▶ TEXT BLOCK:

....

= John Dawson Read =

English singer-songwriter

John Dawson Read is an English singer-songwriter.

Born in Wokingham, Berkshire, England, Read first came to prominence in 1975 with his debut album A Friend of Mine Is Going Blind, released on Chrysalis Records. The album's title song was written by Read for a friend of his who suffered from muscular dystrophy. Read credits his friend with having been a writing inspiration for years, as well as being responsible for his debut album, having sent Read's songs to publishers.

Read's second album, Read On, was released in 1976, again on Chrysalis. Around this time, his song Such Is the Mystery was featured on Cliff Richard's acclaimed album I'm Nearly Famous. After this release Read seemed to disappear from the music business. Fans had little success finding information on Read until singer-songwriter Michael Johnson put an MP3 of "A Friend of Mine Is Going Blind" on his website. Many Read fans began communicating through the site, and this was one factor which encouraged Read to re-enter the music world after spending most of the time between 1976 and 2005 in a business partnership in marketing.

....

▶ EXERCISE BRIEF:
Answer these from the John Dawson Read text:
(a) Which record label released Read's debut album?
(b) What was the title of Read's second album?
(c) Which singer-songwriter put an MP3 of "A Friend of Mine Is Going Blind" on his website?

▶ SOURCE EXCERPT:

....

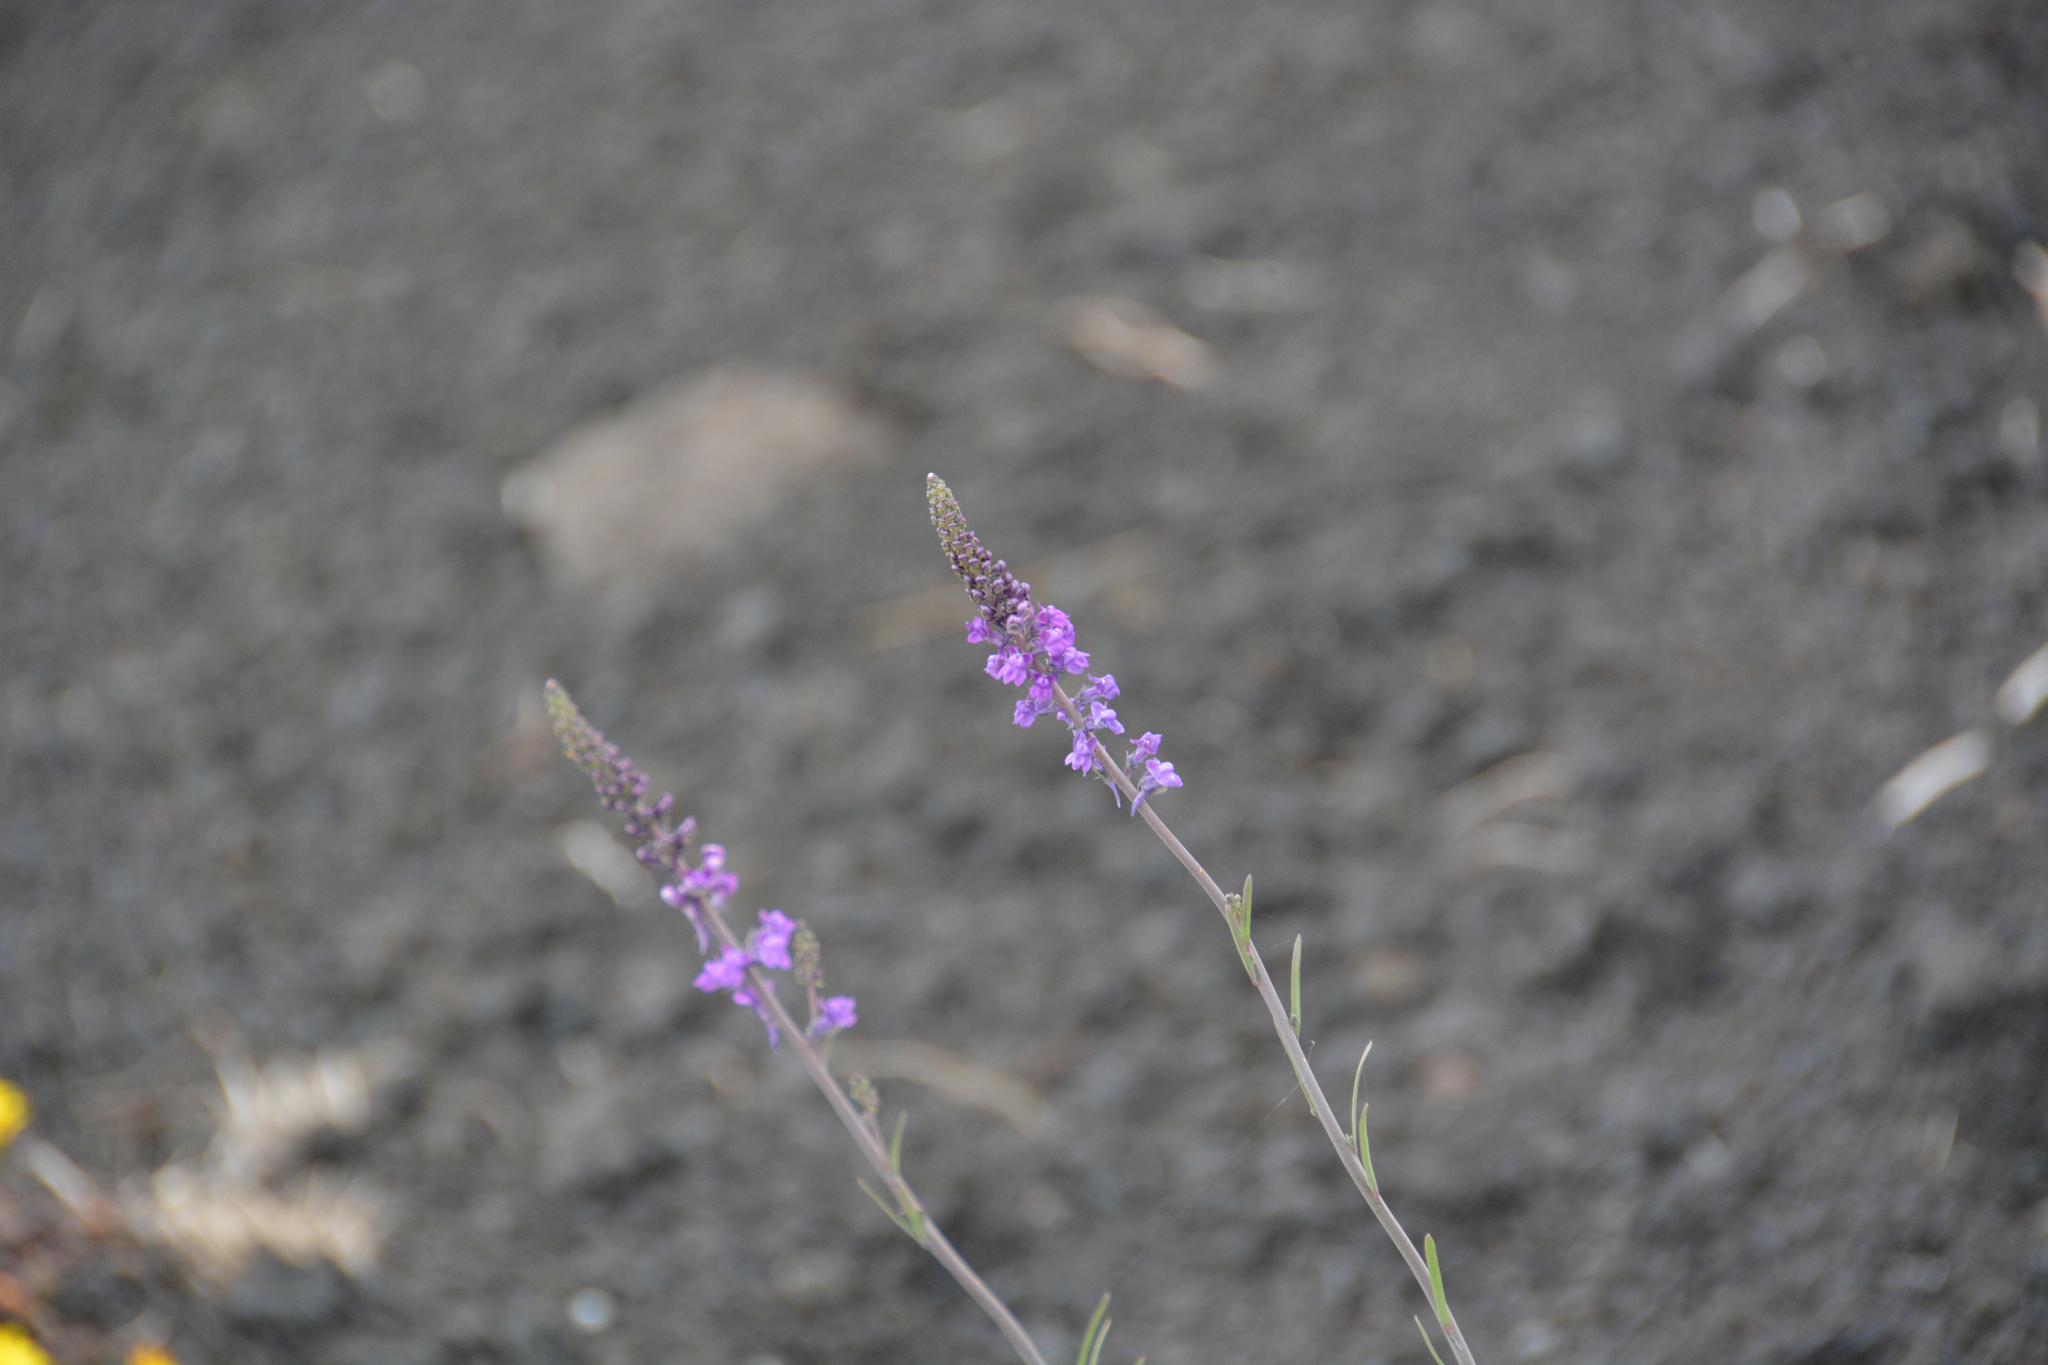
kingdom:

....

▶ THE RESULT:
(a) Chrysalis Records
(b) Read On
(c) Michael Johnson